Text provided:

──────

Whose Cuisine Reigns Supreme?

Battles, Organized by Theme Ingredient and Food Type
There were 309 battles in all including specials. 175 are currently available on YouTube. Unless otherwise indicated, each is dubbed in English. Most episodes are an 45 minutes to an hour long.

Dairy
* Milk (Iron Chef Chen vs. Masahiko Miyamoto) This is the first battle with a liquid ingredient.
* Yogurt (Iron Chef Chen vs. Junichi Ito) Watch for: Chen's "Oh Crap" expression when they announce the ingredient. Yogurt is not typically used in Chinese cuisine, so Chen doesn't have a lot of experience working with it. He spends the entire battle stressed out and irritated, while his challenger appears calm and relaxed. Guess who wins?

Fowl
* Chicken (Iron Chef Ishinabe vs. Jacques Borie)
* Duck (Iron Chef Sakai vs. Masatoshi Kimura)
* Duck II (Iron Chef Sakai vs. Mitsuo Hazama)
* Egg (Iron Chef Michiba vs. Zhijian Wang)
* Egg II (Iron Chef Nakamura vs. Toyoaki Suanuma)

──────

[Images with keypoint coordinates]
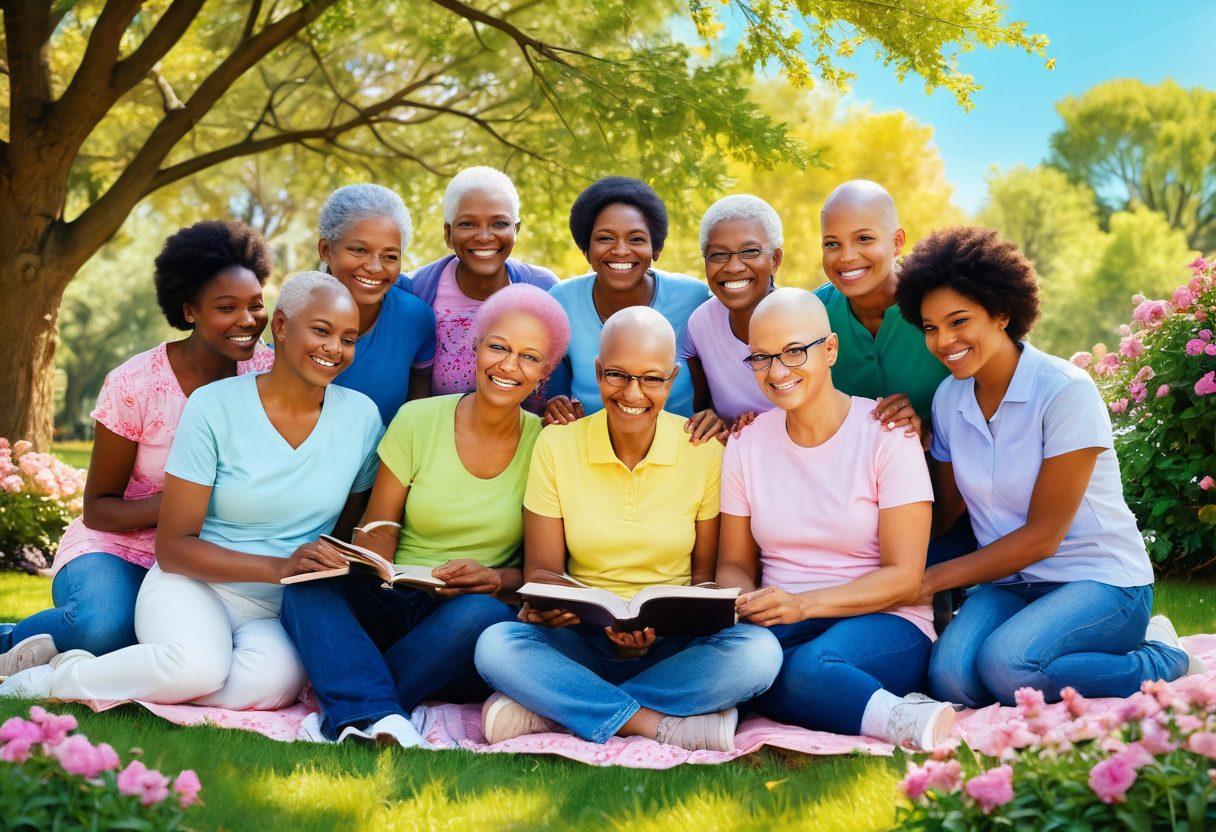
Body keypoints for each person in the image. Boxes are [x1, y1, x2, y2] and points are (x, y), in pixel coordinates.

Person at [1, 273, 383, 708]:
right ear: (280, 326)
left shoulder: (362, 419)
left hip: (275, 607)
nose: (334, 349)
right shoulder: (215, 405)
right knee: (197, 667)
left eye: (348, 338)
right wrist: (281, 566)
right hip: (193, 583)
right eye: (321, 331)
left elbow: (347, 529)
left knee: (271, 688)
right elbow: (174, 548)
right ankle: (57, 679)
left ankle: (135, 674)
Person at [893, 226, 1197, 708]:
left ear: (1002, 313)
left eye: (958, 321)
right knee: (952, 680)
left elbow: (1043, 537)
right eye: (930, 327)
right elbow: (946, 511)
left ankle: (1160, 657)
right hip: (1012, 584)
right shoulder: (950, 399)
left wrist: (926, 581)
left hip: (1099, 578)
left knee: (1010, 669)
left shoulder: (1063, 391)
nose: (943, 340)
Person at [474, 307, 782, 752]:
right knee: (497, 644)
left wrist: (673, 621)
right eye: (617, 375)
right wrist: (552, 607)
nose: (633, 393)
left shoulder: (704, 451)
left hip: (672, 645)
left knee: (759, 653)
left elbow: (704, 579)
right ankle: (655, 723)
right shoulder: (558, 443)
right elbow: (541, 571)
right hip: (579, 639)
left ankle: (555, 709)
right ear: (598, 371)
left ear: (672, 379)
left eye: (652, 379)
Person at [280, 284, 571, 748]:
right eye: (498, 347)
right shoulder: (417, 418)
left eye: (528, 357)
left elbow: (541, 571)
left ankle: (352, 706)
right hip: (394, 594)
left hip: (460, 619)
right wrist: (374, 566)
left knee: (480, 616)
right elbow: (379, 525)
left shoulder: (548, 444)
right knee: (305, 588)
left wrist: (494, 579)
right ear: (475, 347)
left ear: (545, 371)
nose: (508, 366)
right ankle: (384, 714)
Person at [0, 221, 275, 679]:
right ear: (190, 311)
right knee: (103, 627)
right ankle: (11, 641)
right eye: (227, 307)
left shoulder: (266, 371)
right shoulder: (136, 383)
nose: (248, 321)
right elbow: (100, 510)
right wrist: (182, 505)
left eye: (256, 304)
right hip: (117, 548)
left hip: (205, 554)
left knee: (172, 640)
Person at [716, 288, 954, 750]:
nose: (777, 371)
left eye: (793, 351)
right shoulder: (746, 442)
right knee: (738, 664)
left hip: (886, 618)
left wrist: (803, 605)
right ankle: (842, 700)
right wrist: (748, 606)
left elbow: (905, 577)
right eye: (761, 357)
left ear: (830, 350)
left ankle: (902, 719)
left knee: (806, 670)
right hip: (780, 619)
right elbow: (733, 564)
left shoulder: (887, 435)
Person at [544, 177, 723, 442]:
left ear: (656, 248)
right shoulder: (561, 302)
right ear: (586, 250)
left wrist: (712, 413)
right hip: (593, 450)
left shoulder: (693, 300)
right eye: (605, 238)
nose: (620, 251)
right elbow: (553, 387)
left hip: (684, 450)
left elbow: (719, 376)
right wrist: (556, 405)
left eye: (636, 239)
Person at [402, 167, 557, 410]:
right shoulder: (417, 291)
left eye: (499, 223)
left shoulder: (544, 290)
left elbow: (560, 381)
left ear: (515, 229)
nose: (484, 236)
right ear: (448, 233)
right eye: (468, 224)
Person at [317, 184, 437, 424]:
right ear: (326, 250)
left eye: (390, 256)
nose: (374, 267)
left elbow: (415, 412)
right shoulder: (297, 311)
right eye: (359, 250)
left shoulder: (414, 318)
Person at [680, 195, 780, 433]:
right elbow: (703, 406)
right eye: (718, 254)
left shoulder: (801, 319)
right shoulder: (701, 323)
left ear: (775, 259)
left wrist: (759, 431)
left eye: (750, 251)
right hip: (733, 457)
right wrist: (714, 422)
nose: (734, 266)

──────

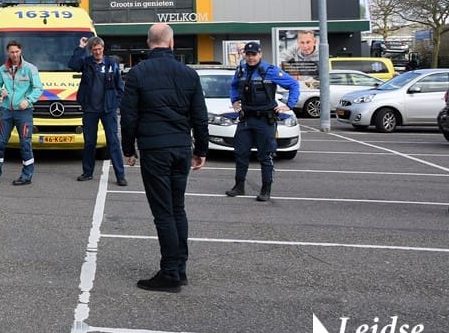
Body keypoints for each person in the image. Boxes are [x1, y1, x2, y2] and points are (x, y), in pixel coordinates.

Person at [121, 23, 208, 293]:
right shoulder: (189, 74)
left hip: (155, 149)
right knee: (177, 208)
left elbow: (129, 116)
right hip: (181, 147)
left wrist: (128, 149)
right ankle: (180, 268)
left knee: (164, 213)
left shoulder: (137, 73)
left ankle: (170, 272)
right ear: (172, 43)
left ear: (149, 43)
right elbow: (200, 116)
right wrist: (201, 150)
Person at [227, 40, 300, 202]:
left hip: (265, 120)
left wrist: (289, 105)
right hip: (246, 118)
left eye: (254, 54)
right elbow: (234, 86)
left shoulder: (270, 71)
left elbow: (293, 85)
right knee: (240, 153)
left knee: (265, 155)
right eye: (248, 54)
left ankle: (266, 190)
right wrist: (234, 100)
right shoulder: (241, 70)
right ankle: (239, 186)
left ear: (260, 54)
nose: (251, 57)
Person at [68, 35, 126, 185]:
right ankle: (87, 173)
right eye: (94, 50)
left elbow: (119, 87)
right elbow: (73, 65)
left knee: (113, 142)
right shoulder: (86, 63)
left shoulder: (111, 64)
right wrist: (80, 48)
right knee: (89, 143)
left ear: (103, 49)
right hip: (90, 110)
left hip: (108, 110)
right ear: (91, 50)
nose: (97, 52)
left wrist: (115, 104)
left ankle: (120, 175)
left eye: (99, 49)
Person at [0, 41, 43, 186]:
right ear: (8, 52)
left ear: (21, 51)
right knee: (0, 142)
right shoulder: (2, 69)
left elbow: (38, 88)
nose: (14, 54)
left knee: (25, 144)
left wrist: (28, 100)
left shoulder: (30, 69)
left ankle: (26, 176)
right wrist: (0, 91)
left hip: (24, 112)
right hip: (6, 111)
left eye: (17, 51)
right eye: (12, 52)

──────

Actions to take:
[1] In the Iron Chef battle list, how many battles were there in all, including specials?
[2] Continue the Iron Chef battle list from its last entry.

Solved problems:
[1] There were 309 battles in all, including specials.

[2]
* Egg, Chinese 100 Year-Old (Iron Chef Chen vs. Masao Takagi)
* Foie Gras (Iron Chef Nakamura vs. Kiyoshi Suzuki) Nakamura's debut
* Foie Gras II (Iron Chef Chen vs. Dominique Corby) There was an overtime battle afterward: Battle Asparagus
* Guinea Fowl (Iron Chef Sakai vs. Tomoji Ichikawa) Watch for: Chairman Kaga's completely serious description of the challenger, whom he praises with "excels at using Wedgewood."
* Ostrich (Iron Chef Nakamura vs. Gillian Hearst)
* Quail (Iron Chef Sakai vs. Seiya Kawasaki) Thing You'll Never Be Able To Unhear: Chairman Kaga's cooking direction: "Quail is the virgin. Duck is the mature woman." / Alternate Link: Not dubbed
* Turkey (Iron Chef Michiba vs. Hiroshi Furusho)

Fruit
* Apple (Iron Chef Sakai vs. Wayne Nishi) In Japanese, with subtitles. Video is poor quality. Watch for: Sakai is known for the unique way he peels apples.
* Apple and Chocolate (Iron Chef Sakai vs. Fuyuko Kondo)
* Banana and Chocolate (Iron Chef Kobe vs. Hironobu Tsujiguchi)
* Mango (Iron Chef Kobe vs. Yosei Watanabe)
* Pear and Chocolate (Iron Chef Sakai vs. Tadashi Yanagi)
* Pineapple (Iron Chef Chen vs. Shunji Morikawa)
* Plum, Pickled (Salt Cured -- Umeboshi) (Iron Chef Michiba vs. Kenji Kaji)
* Strawberry (Iron Chef Sakai vs. Masayo Waki)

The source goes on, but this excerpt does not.